● **Study material**
==============================
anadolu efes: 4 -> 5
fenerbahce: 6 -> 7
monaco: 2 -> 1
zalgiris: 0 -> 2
==============================
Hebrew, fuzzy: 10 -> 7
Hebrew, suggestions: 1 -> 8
==============================
● **Problem requirements**
Only the lines above from the line containing "anadolu efes: 4 -> 5" through the line containing "zalgiris: 0 -> 2" should be retyped, exactly and with both ends included.

● **Response to this task**
anadolu efes: 4 -> 5
fenerbahce: 6 -> 7
monaco: 2 -> 1
zalgiris: 0 -> 2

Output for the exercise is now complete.